[Foundation-l] Friendliness (was: Missing Wikipedians: An Essay)

Samuel Klein sjklein at hcs.harvard.edu
Tue Feb 22 22:48:02 UTC 2011


Renata,  I really loved this message of yours, and the reminder of how
awesome PGDP is :-)

On Mon, Feb 21, 2011 at 11:47 PM, Renata St <renatawiki at gmail.com> wrote:

>> We could emphasize a more positive engagement intended to get the
>> message to these people about what an encyclopedia is, what Wikipedia
>> is, and what contributions would be appropriate.  But by and large
>> these driveby contributions aren't intended to really stick.  They're
>> an advanced form of vandalism, and the perpetrators know it.

I don't think they are advanced  vandalism.  I see them as the first
step towards becoming a solid contributor.  Anyone who doesn't intend
to spam or vandalize, and has already done the hardest part --
learning that there is an edit button! -- is a community asset to be
helped and supported.

> That's what I thought: "There is too much garbage coming in, too few admins
> to police. There is no way that we can deal with this other than nuke on
> sight and who cares about collateral damage -- we have a war to fight!"
>
> Then one day I stumbled upon Distributed Proofreaders (
> http://www.pgdp.net/c/) and proofread a few pages. I couple days later I
> received *three* *personalized* welcoming messages & evaluations "this is
> what you got right, this is what you should improve". I was shocked. These
> people are overworked, they have huge backlogs, they are stricter about
> quality than the pickiest FAC reviewer, yet three of them found time,
> energy, and good will to write lengthy personalized messages for a newbie
> who reviewed 30 book pages...

We can learn a lot from them.

We need significant, persistent attention to this problem; not simply
a few social gatherings to talk about it at annual meetings.  Some
cross-project banner campaigns to promote being welcoming might help
-- but first we need specific welcoming projects that could use the
input of thousands of participants.

Two places to start:

1. Make a few newbie-helping pages *really* friendly -- moderate how
we use them, change local policy there, make them sources of joy and
acknowledgement.  Ask newbies mentored through those channels to give
back time to help others there, after their first week. (this helps
make it sustainable even if thousands of people show up there)

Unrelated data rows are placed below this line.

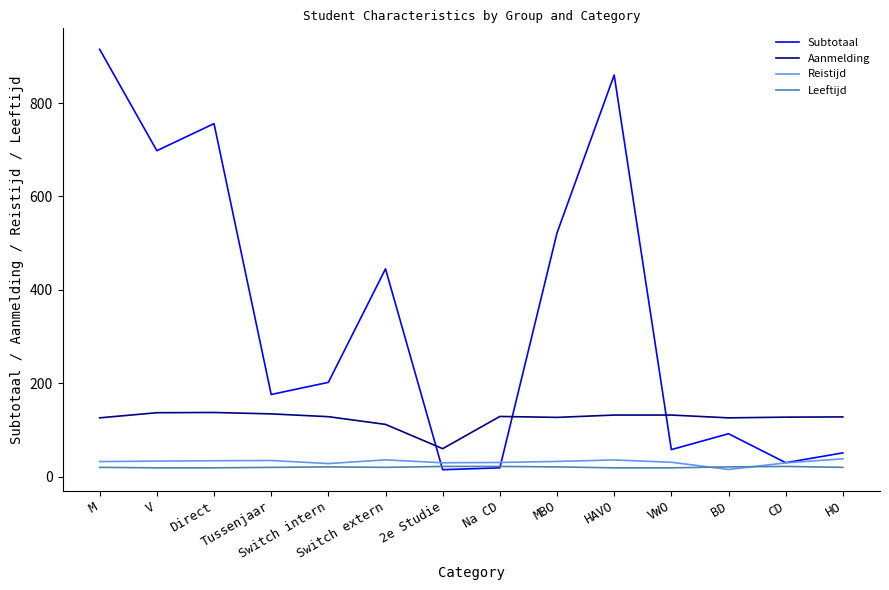

How many intersections are there between Subtotaal and Aanmelding?

3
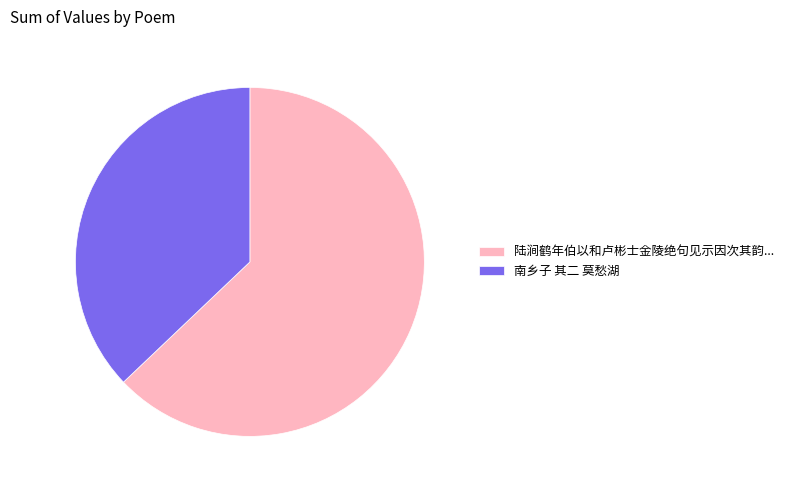

Do 南乡子 其二 莫愁湖 and 陆涧鹤年伯以和卢彬士金陵绝句见示因次其韵... together represent more than half of the pie?

Yes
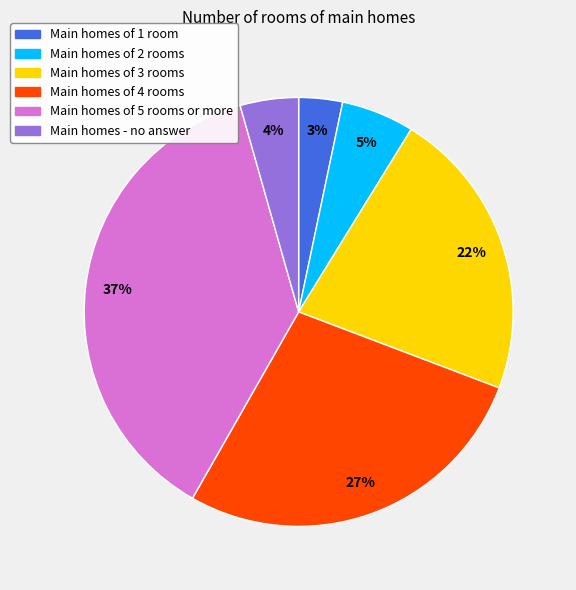

Is there a majority slice in this chart?

No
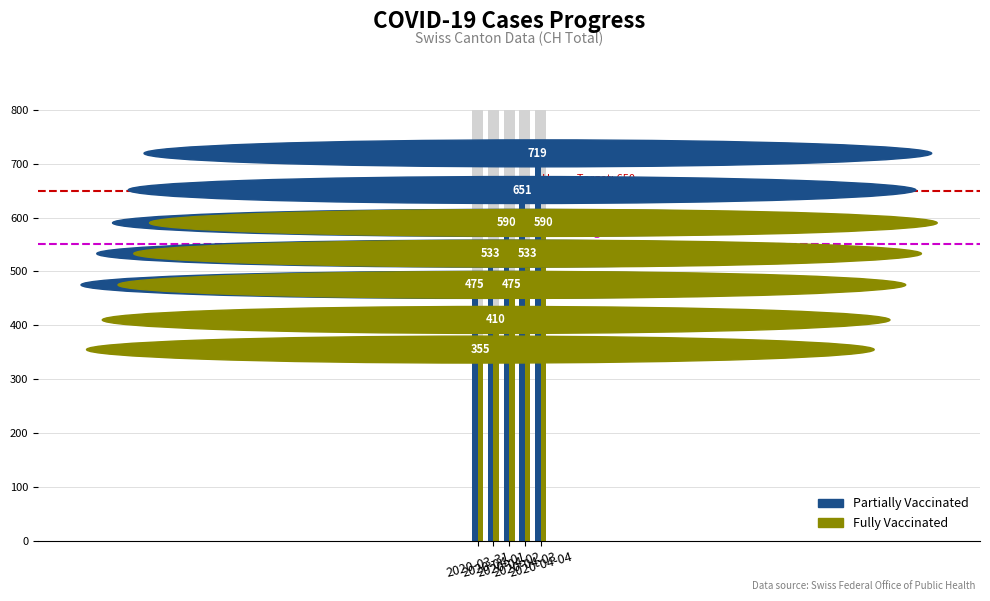

Which category has the lowest value across all series?

2020-03-31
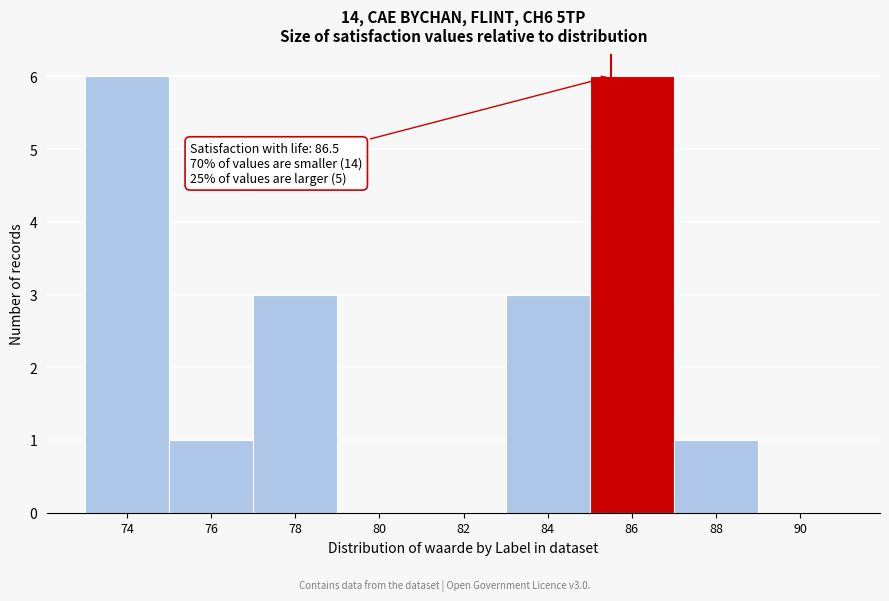

Reading left to right, what are all the values shown in this chart?

74=6	76=1	78=3	80=0	82=0	84=3	86=6	88=1	90=0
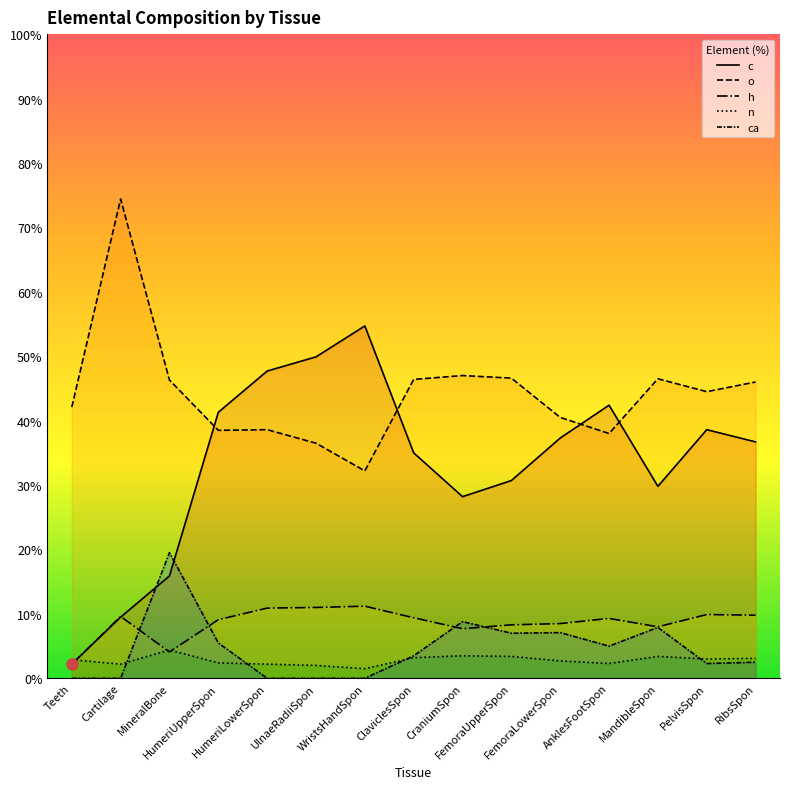

What is the label of the 4th point from the right?

AnklesFootSpon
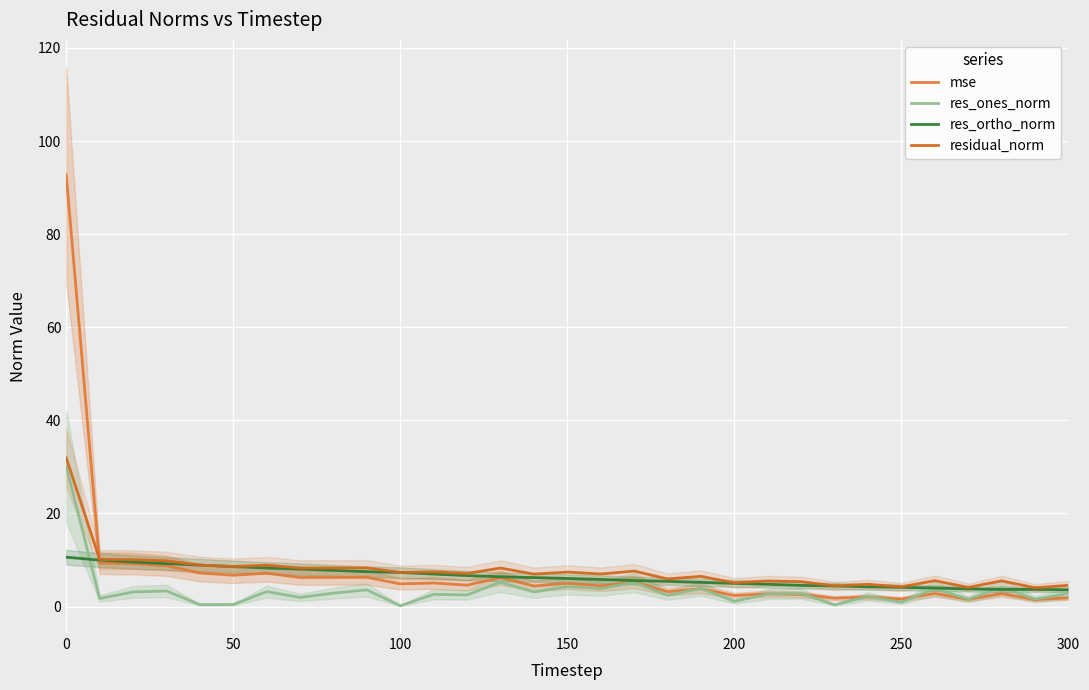

After their last crossing, which series has the higher values: mse or res_ones_norm?

res_ones_norm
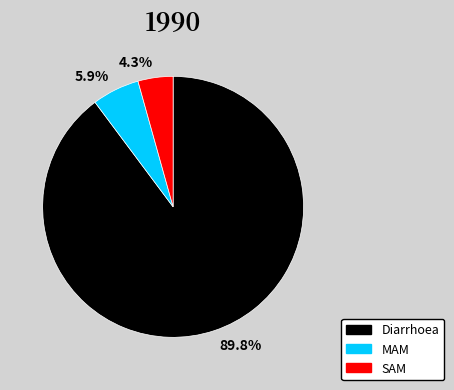

How many segments does this pie chart have?

3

2. Set up a noticeboard to discuss hard problems involving supporting
/ biting newbies.  A place to discuss improving New Page Patrol,
improving and shortening template style used by major bots, improving
bot friendliness and sensitivity.  A place to review incidents needing
attention by welcomers and supporters (to balance attention by
vandalfighters)

To address 1.,  I've started monitoring [[WP:EAR]] and [[WP:WQA]]
(editor assistance requests, and wikiquette alerts) on en:wp, and
encourage others to do the same (or to choose other newbie pages to
watch).

To address 2., I am drafting a noticeboard about editing and
supporting editors, and welcome comments and contributions there:
   http://en.wikipedia.org/wiki/User:Sj/EN
In my mind, this noticeboard would be a place to discuss how to fix
talk-templates, how to improve the guidelines for approving bots to
make sure they are sufficiently friendly, &c.  It could also have a
subboard for tracking 'incidents' to counterbalance pages like AN/I.